Problem requirements ->
Transcribe the following lines word for word, keeping every number, unit and punctuation mark unchanged.

Information shown ->

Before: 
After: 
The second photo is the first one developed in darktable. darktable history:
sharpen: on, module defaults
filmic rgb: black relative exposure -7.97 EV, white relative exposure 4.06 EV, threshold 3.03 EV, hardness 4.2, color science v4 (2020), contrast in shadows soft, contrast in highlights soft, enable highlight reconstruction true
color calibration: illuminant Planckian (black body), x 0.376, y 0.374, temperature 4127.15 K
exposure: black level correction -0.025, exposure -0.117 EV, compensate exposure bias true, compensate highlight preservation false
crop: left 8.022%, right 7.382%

Task solution ->
Before: 
After: 
The second photo is the first one developed in darktable. darktable history:
sharpen: on, module defaults
filmic rgb: black relative exposure -7.97 EV, white relative exposure 4.06 EV, threshold 3.03 EV, hardness 4.2, color science v4 (2020), contrast in shadows soft, contrast in highlights soft, enable highlight reconstruction true
color calibration: illuminant Planckian (black body), x 0.376, y 0.374, temperature 4127.15 K
exposure: black level correction -0.025, exposure -0.117 EV, compensate exposure bias true, compensate highlight preservation false
crop: left 8.022%, right 7.382%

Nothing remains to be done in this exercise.